Translators Associations North America: CWCIA

Fighting for the rights of Workers Compensation Interpreters

Translators Associations North America: CWCIAThe California Workers Compensation Interpreters Association (CWCIA) is a translation association formed by a group of interpreters, as well as some interpreting and translation agencies, with the purpose of improving the professional and economic environment in which this regulated profession is practiced.

This translators association represents a profession that has been regulated by the State of California, thus it serves “statewide constituency”. CWCIA offers its members a kind of support that no individual (freelancers or translation companies) could afford to provide alone, “an expanding suite of professional and support services created specifically to address the continually changing issues before us and a voice with which to be heard”.

One of the organisation’s values is its “strong constituent voice” that will carry the message of all concerns of its members to the “entire workers’ compensation regulated community, other professionals and organisations alike who might share” CWCIA’s interests or concerns. Otherwise, the translation association’s voice can broadcast a strong and positive message to those who might seek to limit CWCIA’s ability to conduct their enterprises “professionally, honourably and without externally imposed operational or economic bias”.

CWCIA wants to establish a communications centre that will collect, evaluate and disseminate updated information on issues, developments, rules and proposed rules and / or legislation that might influence the future of the profession. To complete this task, the translators association aims at bringing outstanding Workers Compensation leaders together with members “in collegial settings”. The goal is to educate and inform at the same time as it provides a forum for questions and answers about the current major issues. CWCIA’s publications highlight these issues, giving them the widest possible exposure.

The Californian translation association is committed at a long range with its members in order to address major issues as they become known. In order to do so, CWCIA intends to educate target groups to these issues, “supporting the most favourable with the full weight of our resources, while focusing equal energy to combat the most onerous”. Through its members’ collective experience, the organisation wishes to find better solutions than those available to an individual interpreter. CWCIA is eager to seek substantial and sensible contributions to develop “a more balanced regulated environment”.

CWCIA’s newsletters, Facebook articles and forums provide open discussion within the interpreting community.

According to this Californian translators association, “for too long interpreters have been voiceless in an increasingly hostile professional environment”. Certain employers’ representatives constantly seek greater power to control (and abridge) costs of benefits for injured workers at the same time as other professionals in the workers’ compensation regulated community organise in associations whose purpose is “to address these incursions into the ability to practice their professions honourably and economically”.

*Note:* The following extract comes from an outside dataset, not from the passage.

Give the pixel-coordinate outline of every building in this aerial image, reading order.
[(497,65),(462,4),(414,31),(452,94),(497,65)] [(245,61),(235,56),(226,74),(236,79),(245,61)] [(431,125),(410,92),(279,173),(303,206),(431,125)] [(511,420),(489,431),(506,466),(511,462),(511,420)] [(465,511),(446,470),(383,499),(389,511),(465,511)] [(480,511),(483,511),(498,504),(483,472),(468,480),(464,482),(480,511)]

All of these organisations – like translators associations – apparently continue to grow in membership and visibility. For CWCIA, that “is a clear indication that coming together for common cause in the face of adversity is working advantageously for their members”.

CWCIA claims that interpreters and translation agencies that provide work for them “have remained the only un-united and unrepresented regulated profession offering services to injured workers”. The people responsible for the association add that, as individuals, interpreters “have had to stand by voiceless”, as their “professional status and right to equal regulatory protection has come under regular assault by forces seeking economic advantage” at their expense.

In the history of CWCIA, several goals have been accomplished, such as the establishment of the John Allen Blakney Scholarship Fund to aid in furthering interpreters’ education, in 2009, or the first formal meeting of the Central California (Fresno) CWCIA chapter, with many attendees, in 2004. In the same year, the association managed to successfully change L.C. Section 4903.05 (the Alarcon Amendment to SB899) to exclude interpreters and copyists from the list of medical providers subject to lien filing fees.

As a member of the Californian translators association, you can benefit from all the resources which resulted from CWCIA’s effort. The organisation is committed to educate the general public to realise the differences between the realities of field interpreting and court interpreting. As “an organisation imbued with a collegial spirit”, CWCIA is looking forward to joining other organisations with the regulated community to make the whole workers’ compensation system operate more efficiently.

CWCIA believes that, through the synergy of its members’ numbers, it can provide better solutions and possibilities for situations, than those available to the single individual. The association works hard to protect its members from “forces seeking economic advantages at their expense by assaulting their right to professional and regulatory protection”. For the very same reason, it is believed that members of this union are necessarily stronger than those isolated on their islands.

Keep in mind that in California, as well as in the rest of the United States of America, English is the official language. It’s the most widely spread tongue worldwide, with around 328 million native English speakers (the actual figures are estimated to be much higher). The population of California is of over 37 million people.